Evergreen solar panels on a building in Randolph, Massachusetts (Photo courtesy Evergreen Solar)

Starting in 2010, Evergreen Solar will manufacture its String Ribbon wafers using state of the art furnaces at a leased facility being constructed in Wuhan, China on the campus of Jiawei Solar (Wuhan) Co. Jiawei will process String Ribbon wafers into Evergreen Solar-branded panels on a subcontract basis.

Richard Feldt, Evergreen Solar chairman, president and CEO, said, "When you combine Evergreen Solar's unique wafer technology and Jiawei's high quality, cost efficient cell and panel conversion processes, we believe we have a winning formula that will produce the best performing and lowest cost multi-crystalline solar panels in the world."

BP Solar is downsizing one of its U.S. facilities as it attempts to reduce its unit costs by 25 percent by the end of 2010. In March, the British firm said it would end module assembly at its plant in Frederick, Maryland, although silicon casting, wafering, sizing and solar cell production will continue.

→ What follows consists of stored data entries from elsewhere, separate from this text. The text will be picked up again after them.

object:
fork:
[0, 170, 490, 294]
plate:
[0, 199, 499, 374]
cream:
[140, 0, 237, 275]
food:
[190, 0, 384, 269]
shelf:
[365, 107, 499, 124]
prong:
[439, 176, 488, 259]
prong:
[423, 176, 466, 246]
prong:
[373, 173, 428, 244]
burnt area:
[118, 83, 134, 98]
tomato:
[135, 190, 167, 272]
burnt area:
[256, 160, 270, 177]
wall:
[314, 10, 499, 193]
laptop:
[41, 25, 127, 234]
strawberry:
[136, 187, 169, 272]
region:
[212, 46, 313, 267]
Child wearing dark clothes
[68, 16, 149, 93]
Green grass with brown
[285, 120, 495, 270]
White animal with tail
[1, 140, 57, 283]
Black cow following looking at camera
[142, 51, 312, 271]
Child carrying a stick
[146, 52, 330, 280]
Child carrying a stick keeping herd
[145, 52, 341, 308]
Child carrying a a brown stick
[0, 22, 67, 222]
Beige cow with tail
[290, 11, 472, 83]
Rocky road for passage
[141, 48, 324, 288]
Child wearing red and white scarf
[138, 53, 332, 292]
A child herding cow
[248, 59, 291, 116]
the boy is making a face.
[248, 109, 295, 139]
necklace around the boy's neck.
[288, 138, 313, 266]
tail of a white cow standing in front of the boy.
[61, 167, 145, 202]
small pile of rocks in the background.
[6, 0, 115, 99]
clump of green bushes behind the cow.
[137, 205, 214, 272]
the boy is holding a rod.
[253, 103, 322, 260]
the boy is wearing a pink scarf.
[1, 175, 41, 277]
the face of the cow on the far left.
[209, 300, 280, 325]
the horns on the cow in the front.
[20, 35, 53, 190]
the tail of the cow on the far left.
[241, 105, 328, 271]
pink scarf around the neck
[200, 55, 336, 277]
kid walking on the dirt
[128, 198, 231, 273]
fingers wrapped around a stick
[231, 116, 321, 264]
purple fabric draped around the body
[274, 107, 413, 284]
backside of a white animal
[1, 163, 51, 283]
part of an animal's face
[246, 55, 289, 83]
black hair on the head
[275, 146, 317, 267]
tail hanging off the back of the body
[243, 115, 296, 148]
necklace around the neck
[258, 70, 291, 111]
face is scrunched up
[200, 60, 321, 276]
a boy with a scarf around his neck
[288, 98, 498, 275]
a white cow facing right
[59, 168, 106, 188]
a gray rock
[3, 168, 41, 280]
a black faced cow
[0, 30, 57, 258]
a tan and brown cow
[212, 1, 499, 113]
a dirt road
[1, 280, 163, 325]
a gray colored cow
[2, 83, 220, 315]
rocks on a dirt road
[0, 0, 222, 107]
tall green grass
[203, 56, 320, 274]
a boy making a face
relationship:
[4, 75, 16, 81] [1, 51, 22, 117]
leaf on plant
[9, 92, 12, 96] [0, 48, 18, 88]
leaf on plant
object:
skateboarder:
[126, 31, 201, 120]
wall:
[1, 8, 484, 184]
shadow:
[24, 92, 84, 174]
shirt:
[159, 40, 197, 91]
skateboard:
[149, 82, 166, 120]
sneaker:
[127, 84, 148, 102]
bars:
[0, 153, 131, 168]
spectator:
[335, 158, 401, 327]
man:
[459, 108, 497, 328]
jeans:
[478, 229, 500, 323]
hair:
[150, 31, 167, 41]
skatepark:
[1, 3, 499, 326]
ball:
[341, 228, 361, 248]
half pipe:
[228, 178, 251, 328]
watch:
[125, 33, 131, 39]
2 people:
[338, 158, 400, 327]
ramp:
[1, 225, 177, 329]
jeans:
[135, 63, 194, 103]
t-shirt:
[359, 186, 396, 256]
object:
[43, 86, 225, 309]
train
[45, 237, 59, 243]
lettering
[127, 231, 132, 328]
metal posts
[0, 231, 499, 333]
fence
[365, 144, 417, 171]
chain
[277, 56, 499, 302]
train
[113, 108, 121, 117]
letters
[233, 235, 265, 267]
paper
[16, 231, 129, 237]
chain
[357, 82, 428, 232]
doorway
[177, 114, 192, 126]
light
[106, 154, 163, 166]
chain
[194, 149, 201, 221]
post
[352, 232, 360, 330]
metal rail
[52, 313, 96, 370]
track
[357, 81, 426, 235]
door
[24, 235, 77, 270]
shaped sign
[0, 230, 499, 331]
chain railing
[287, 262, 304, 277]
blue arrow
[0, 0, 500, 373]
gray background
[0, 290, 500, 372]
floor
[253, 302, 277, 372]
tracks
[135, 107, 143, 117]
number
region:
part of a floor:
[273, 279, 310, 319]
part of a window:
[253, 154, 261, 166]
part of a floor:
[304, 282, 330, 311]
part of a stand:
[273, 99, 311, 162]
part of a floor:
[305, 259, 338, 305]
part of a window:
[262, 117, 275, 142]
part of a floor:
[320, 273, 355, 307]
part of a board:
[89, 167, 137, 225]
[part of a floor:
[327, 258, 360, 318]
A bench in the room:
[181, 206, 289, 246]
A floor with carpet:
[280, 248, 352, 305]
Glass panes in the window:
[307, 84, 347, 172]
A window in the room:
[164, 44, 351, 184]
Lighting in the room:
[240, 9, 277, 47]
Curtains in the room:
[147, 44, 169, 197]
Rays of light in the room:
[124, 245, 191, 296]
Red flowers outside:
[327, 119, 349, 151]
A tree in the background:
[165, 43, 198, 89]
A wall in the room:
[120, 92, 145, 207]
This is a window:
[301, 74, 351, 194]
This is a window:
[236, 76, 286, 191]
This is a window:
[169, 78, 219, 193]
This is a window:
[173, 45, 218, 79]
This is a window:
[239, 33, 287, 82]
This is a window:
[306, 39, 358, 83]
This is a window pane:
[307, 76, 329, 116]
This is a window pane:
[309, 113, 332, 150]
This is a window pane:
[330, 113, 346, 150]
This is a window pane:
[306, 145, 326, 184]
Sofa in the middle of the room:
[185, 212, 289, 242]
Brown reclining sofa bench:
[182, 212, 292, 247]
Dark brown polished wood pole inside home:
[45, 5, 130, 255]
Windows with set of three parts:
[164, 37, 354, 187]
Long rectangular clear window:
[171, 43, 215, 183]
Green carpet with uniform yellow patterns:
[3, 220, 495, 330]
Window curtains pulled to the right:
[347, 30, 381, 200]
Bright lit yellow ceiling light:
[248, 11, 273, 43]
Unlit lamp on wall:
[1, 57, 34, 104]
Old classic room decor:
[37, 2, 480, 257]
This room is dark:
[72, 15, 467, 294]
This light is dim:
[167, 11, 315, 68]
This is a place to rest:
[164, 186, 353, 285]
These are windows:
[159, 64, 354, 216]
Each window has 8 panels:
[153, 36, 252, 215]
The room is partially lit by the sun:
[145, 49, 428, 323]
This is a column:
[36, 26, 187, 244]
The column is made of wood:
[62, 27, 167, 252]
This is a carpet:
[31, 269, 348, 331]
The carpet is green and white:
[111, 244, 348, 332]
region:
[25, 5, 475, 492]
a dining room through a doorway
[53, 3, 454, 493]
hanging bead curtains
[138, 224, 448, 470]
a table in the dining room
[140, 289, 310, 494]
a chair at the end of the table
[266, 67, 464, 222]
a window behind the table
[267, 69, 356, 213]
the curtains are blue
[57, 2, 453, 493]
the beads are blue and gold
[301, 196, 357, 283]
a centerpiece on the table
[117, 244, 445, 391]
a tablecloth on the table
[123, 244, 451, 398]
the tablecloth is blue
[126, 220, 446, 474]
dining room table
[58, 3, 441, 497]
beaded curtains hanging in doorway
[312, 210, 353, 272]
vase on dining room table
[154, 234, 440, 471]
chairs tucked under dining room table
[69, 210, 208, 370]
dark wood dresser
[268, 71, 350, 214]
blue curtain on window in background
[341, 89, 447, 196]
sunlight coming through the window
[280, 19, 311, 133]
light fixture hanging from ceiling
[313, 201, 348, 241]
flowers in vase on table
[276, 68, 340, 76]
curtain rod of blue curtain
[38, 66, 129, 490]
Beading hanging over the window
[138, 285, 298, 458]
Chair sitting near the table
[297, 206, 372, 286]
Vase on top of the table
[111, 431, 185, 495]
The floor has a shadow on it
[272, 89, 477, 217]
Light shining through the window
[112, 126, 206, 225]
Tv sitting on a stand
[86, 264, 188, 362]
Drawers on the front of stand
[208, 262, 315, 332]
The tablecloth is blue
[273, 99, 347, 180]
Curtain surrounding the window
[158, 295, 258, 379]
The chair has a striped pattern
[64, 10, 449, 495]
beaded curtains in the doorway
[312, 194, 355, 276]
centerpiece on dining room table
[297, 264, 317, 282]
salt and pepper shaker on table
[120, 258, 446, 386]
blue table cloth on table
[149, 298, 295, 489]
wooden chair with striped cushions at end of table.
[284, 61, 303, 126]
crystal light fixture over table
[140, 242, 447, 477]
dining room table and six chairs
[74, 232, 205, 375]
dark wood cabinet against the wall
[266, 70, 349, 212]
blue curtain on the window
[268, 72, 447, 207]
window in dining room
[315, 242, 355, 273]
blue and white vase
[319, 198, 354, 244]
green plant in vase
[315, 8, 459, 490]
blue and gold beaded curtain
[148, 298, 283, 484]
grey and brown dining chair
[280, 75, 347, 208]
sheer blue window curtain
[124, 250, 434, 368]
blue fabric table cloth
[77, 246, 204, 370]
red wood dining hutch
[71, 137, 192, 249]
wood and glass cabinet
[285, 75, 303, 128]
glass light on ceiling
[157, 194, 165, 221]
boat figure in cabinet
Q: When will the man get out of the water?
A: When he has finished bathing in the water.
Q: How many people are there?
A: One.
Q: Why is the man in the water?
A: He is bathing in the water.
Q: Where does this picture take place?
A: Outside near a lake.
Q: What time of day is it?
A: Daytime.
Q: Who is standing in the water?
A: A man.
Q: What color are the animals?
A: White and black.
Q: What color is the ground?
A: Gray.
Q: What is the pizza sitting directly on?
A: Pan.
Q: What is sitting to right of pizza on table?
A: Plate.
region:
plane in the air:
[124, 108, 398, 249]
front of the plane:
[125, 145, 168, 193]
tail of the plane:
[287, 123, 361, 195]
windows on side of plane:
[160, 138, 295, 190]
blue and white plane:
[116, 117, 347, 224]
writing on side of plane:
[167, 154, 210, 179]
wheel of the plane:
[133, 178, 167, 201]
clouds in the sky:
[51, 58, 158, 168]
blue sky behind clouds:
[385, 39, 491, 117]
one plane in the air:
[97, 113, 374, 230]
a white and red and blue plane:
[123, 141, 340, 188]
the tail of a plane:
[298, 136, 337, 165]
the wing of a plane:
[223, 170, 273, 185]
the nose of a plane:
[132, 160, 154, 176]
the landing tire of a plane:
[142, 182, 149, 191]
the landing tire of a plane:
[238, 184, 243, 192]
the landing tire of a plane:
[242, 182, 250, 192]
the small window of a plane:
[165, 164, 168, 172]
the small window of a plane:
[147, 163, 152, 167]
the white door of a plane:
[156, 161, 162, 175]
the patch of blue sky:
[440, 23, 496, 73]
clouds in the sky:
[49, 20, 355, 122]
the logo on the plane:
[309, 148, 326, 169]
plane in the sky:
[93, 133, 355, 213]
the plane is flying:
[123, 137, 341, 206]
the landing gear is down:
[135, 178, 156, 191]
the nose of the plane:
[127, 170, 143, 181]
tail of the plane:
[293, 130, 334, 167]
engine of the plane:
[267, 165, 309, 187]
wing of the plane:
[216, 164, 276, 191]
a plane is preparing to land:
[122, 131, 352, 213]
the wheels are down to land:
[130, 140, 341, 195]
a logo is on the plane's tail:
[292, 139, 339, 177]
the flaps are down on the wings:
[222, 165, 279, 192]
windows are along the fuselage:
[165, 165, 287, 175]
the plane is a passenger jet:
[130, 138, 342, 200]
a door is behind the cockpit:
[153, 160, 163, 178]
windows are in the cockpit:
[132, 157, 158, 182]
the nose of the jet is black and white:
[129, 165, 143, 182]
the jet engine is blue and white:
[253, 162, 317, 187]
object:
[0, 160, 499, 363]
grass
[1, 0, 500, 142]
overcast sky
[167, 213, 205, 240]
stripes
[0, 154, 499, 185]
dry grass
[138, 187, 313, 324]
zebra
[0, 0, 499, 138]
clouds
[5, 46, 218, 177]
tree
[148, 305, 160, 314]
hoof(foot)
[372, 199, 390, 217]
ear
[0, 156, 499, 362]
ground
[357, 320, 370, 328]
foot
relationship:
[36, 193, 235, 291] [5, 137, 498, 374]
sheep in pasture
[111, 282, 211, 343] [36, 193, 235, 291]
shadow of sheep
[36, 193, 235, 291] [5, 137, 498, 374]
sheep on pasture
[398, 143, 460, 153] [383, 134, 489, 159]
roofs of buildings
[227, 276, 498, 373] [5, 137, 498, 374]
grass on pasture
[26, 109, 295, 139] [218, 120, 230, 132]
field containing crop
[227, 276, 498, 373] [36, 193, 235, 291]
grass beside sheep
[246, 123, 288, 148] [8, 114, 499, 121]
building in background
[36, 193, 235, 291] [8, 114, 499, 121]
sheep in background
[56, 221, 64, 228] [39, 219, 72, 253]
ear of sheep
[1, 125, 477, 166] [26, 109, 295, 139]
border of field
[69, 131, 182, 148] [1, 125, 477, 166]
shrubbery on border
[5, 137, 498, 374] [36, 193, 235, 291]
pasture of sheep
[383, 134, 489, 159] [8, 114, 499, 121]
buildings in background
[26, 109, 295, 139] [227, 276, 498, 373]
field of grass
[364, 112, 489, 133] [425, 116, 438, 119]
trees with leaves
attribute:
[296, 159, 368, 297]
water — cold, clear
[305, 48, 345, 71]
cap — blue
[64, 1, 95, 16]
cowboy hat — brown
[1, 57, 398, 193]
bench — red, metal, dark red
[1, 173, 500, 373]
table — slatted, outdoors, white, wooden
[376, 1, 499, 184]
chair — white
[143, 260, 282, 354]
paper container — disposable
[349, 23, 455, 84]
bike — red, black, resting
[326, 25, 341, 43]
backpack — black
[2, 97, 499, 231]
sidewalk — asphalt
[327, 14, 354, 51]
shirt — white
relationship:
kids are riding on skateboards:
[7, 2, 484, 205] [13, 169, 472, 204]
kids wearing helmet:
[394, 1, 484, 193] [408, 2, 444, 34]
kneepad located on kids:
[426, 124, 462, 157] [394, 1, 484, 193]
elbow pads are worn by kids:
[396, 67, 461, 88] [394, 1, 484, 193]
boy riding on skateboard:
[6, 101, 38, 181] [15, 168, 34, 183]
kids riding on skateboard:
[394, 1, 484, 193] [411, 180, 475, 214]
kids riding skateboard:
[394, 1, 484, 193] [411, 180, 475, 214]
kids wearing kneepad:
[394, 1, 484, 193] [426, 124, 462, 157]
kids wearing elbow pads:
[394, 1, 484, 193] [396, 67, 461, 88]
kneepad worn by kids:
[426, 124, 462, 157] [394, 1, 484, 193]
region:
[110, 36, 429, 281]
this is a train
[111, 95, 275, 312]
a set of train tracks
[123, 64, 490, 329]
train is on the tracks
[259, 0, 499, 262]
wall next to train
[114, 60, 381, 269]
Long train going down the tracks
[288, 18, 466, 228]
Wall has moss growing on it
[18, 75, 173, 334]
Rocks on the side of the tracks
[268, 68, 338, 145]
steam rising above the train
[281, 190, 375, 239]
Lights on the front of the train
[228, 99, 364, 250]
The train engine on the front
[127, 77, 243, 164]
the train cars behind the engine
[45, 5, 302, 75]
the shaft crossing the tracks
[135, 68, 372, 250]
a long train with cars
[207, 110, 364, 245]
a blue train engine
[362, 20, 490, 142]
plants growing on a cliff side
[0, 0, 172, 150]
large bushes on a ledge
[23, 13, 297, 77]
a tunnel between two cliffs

"This comes at a time when solar markets are unsettled by the impact of the global economic environment, an over-supplied market and increased competition," said Reyad Fezzani, CEO of BP Solar.

Commenting on the long term prospects for the solar market in the United States, Fezzani said, "The U.S. has undoubted potential to become the world's largest solar market. BP Solar will deliver high-quality solar systems with the lowest lifetime cost of electricity to U.S. customers."

"We believe that a growing market is the way to create material solar-related jobs," said Fezzani, "and three in every four of those jobs will be in downstream distribution, construction, installation, financing and other support services."